Was I not supposed to put my being African/black (race) before my being
a woman (gender)? What if both communities ostracized me?
This experience became the turning point in my life. It completely shattered
my former beliefs: one, that higher education could cushion me from
being victimized by racism, and two, that self-identifying as an African or
black could protect me from gender-based violence. I set out on a second
mission to become a women's rights advocate. The question that continues
to perplex me is, "When a black woman is victimized by violence, in a
racist society, where should she go for help without seeming to betray the
race?"
Thus my effort to become informed about African Americans has been
joined with my discovery of what it means to be a woman. By connecting
with a black community I have discovered a resilience, creativity, and brilliance,
and a spirit that will not give up, no matter how overwhelming the
odds. This has left me with a sense of deep respect and admiration for all
African Americans as a people, but especially black women.

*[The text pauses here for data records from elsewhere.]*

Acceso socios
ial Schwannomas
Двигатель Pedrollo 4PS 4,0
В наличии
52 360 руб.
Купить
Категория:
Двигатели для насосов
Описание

What I have learned is that there is overwhelming evidence that if one
is born nonwhite in this society, and especially if one is born black, one
receives the message from birth that one is somehow inferior. The misinformation
campaign by the larger society is directed at all black people
who live in the United States throughout their entire lives and is part of
the overall strategy to keep racism in place both in the diaspora and in
Africa. It is especially disturbing to note that our direct interactions with
each other occur through the prism of this erroneous information. Our
deep internalization of this misinformation about ourselves renders our
efforts to come together very difficult. The good news is that we have begun
to understand what has happened to us, and to make concrete efforts to
dismantle our internalized oppression.
I have also sought to learn from all women, rich and poor, white,
black, Latino, Asian, and Native American who simply want to be treated
humanely. Working with women, and on women's issues, has shown me the
uneasy ways in which gender, class, and race intersect and the contradictions
they produce in all communities. For instance, while most black men
can deeply understand racism, only a few are able to confront their own
sexism. Similarly, while most white feminists experience great outrage at
sexual harassment in the workplace, few show real empathy toward victims
of racism.
Over the last decade, therefore, I have devoted my time to advocating
for women and blacks and learning about race, class, and gender. In fact,
my journey to learn brought me into an active involvement in the community
on racial, gender, and cultural issues and to teaching a course on race
and gender at Northwestern University. Through this involvement, I have
developed deep and meaningful relationships with black Americans, which
has shown me that skin color is one thing but situating oneself within the
socio-political context and culture of a people is most important. I also
once served as the director of the very domestic violence center that I had
called for help.
When I left my home village in Kenya 19 years ago to pursue a higher
education, there was nothing in my background as a young woman that
could have adequately prepared me for what awaited me on this side of the
Atlantic. I am fully aware that without the support of my community of
black and women friends that I would never have successfully overcome
the obstacles that lay in my path. I have learned the importance of belonging
to a community. For us Africans who are far from home, I cannot overemphasize
how important it is to belong to and identify with a community
of your choice. The community that I have chosen is the descendants of
those Africans who were brought here 400 years ago. Even with its paradoxes,
it has seemed to me the most right and intelligent thing to do.